My Private Obscene Secret

My Private Obscene Secret

I’ve recently been haunted by Kathleen Flake’s statement from last month: “Mormonism is a pre-modern religion full of miracles and grand providential acts of God.” My concern with the status of Mormonism in the modern and postmodern world is one of the main topics of my blogging. The assessment of Mormonism as a premodern religion strikes fear into my heart, not because it isn’t (partly) true, but because I really don’t want it to be in the future.


What is the place of a religion which is premodern and precritical in the postmodern world? In the introduction of Slavoj Zizek’s The Puppet and the Dwarf: The Perverse Core of Christianity, he describes the dialogue between intellectuals about religion that goes something like this: “Okay, let’s cut the crap. Do you really believe in some kind of divine or not?” The response is something stuttered, a bit caught off guard, like, “Well, that’s not the right question. It has something to do with a radical experience, an openness to radical Otherness, not about belief,” etc, etc.

Zizek responds, “What we are getting today is a kind of ‘suspended’ belief, a belief that can thrive as not fully (publicly) admitted, as a private obscene secret.” (6). He speaks about the distancing from belief involved in those who follow the “customs” or “culture” of religion without really believing. Culture, he argues, is all of those things that we don’t directly believe. In this regard, “we ultimately perceive as a threat to culture those who live their culture immediately, those who lack a distance toward it.” (7) This assessment seems to perfectly capture the culture-wars internal to Mormonism, where each side perceives the other as a threat to the culture of Mormonism itself; one because it establishes a critical distance between the believer and the belief, and the other because it refuses to do so.

The struggle between the immediacy of religious experience and the distance (or even disenchantment) defines the modern religious community. For Zizek, he sees three acceptable religious options in the postsecular world: 1) the return to polytheistic premodern religions where there is no cultural “distance” between religion and the practitioner; 2) a sort of mysticism or vague spirituality rooted in Judaism or Gnostic Christianity that sees the divine as totally Other; and 3) what he sees as a Pauline organization of a community that is distanced from the historical Christ, seeing Christ as a set of fundamental principles. This last one he represents as the result of the Hegelian synthesis of the first two. Mormonism, one may say, is variously rooted in all three options, providing a reenchantment, a mysterium, and a community rooted in largely secular ethics. Yet, at the same time, Mormonism seems to reject all three as well.

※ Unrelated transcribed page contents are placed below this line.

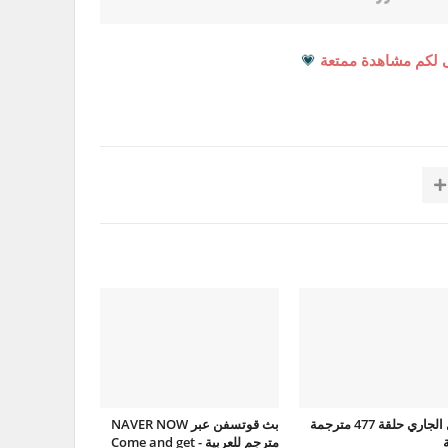
 لكم مشاهدة ممتعة
💗
الرجل الجاري حلقة 477 مترجمة
بث قوتسفن عبر NAVER NOW
ة
مترجم للعربية - Come and get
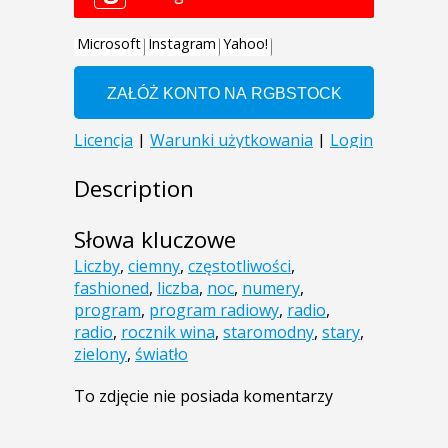
Description
Słowa kluczowe
Liczby
,
ciemny
,
częstotliwości
,
fashioned
,
liczba
,
noc
,
numery
,
program
,
program radiowy
,
radio
,
radio
,
rocznik wina
,
staromodny
,
stary
,
zielony
,
światło
To zdjęcie nie posiada komentarzy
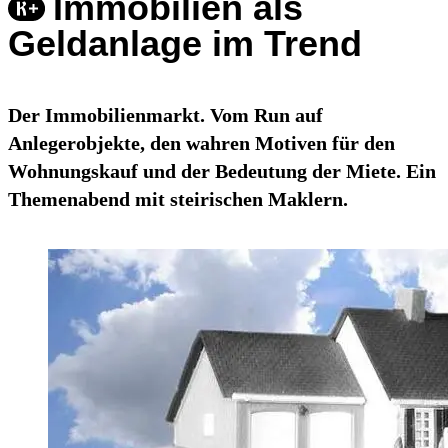
Immobilien als
Geldanlage im Trend
Der Immobilienmarkt. Vom Run auf
Anlegerobjekte, den wahren Motiven für den
Wohnungskauf und der Bedeutung der Miete. Ein
Themenabend mit steirischen Maklern.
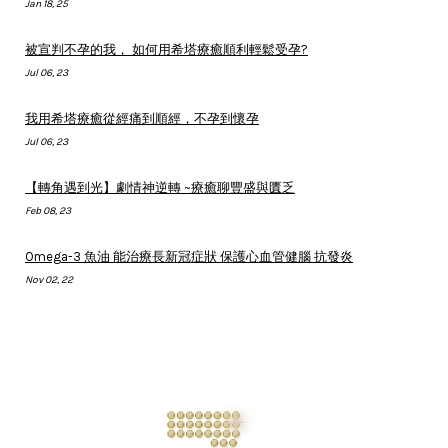
Jan 18, 25
被宣判不孕的我， 如何用希塔療癒順利輕鬆受孕?
Jul 06, 23
我用希塔療癒從經痛到順經，不孕到懷孕
Jul 06, 23
【轉角遇到光】劇情神逆轉 ~療癒聊豐盛與匱乏
Feb 08, 23
Omega-3 魚油 能治療長新冠症狀 保護心血管健腦 抗發炎
Nov 02, 22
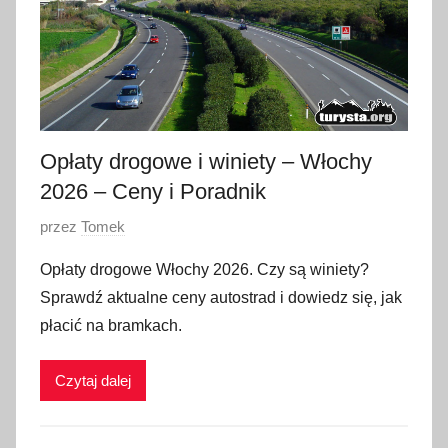
e
g
o
2
0
2
Opłaty drogowe i winiety – Włochy
6
2026 – Ceny i Poradnik
O
przez
Tomek
p
Opłaty drogowe Włochy 2026. Czy są winiety?
u
Sprawdź aktualne ceny autostrad i dowiedz się, jak
b
płacić na bramkach.
l
i
Czytaj dalej
k
o
w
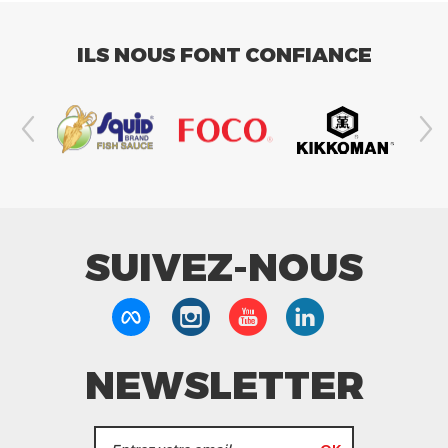
ILS NOUS FONT CONFIANCE
SUIVEZ-NOUS
NEWSLETTER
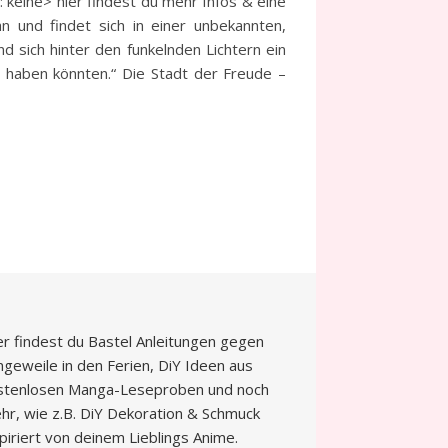
keine> hier findest du mehr Infos & eine
n und findet sich in einer unbekannten,
d sich hinter den funkelnden Lichtern ein
r haben könnten.“ Die Stadt der Freude –
er findest du Bastel Anleitungen gegen
ngeweile in den Ferien, DiY Ideen aus
stenlosen Manga-Leseproben und noch
hr, wie z.B. DiY Dekoration & Schmuck
spiriert von deinem Lieblings Anime.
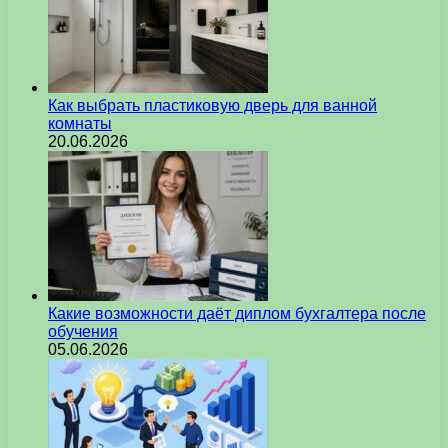
Как выбрать пластиковую дверь для ванной
комнаты
20.06.2026
Какие возможности даёт диплом бухгалтера после
обучения
05.06.2026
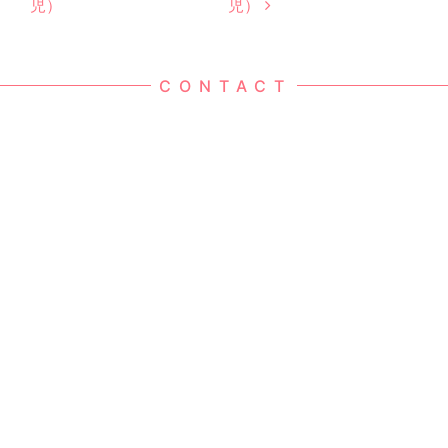
児）
児）
CONTACT
お電話でのお問い合わせ
052-613-2264
受付時間：9：00～17：00
社会福祉法人 名南子どもの家
〒457-0066
愛知県名古屋市南区鳴尾2-47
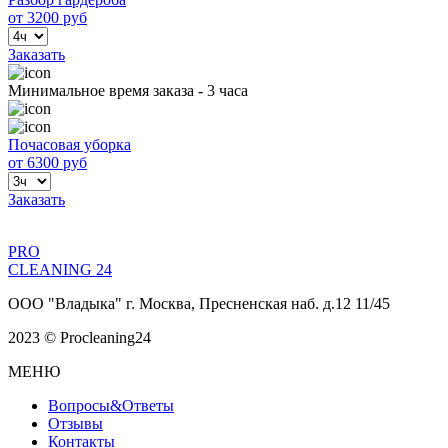
от
3200
руб
Заказать
Минимальное время заказа - 3 часа
Почасовая уборка
от
6300
руб
Заказать
PRO
CLEANING 24
ООО "Владыка" г. Москва, Пресненская наб. д.12 11/45
2023 © Procleaning24
МЕНЮ
Вопросы&Ответы
Отзывы
Контакты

So, let’s cut the crap. Is Mormonism necessarily premodern, offering unmediated access to an enchanted world that one either believes or doesn’t (as Flake’s formulation suggests)? Or, is Mormonism a source of a vague “spirituality”? For me, the answer is neither. But that third option is harder to articulate. In fact, this post has sat for a few months precisely because I can’t yet articulate it. The answer is one that is situated in a postsecular openness to religion, but what hangs on the answer is more than just defining Mormonism, but rather religious subjectivity itself. Zizek seems to foreclose the option of “suspended belief” at the outset, but I’m not so sure I am ready to give up that “private obscene secret” yet.I’ve been rather fond of it. For me at least, there is a lot more crap to cut still.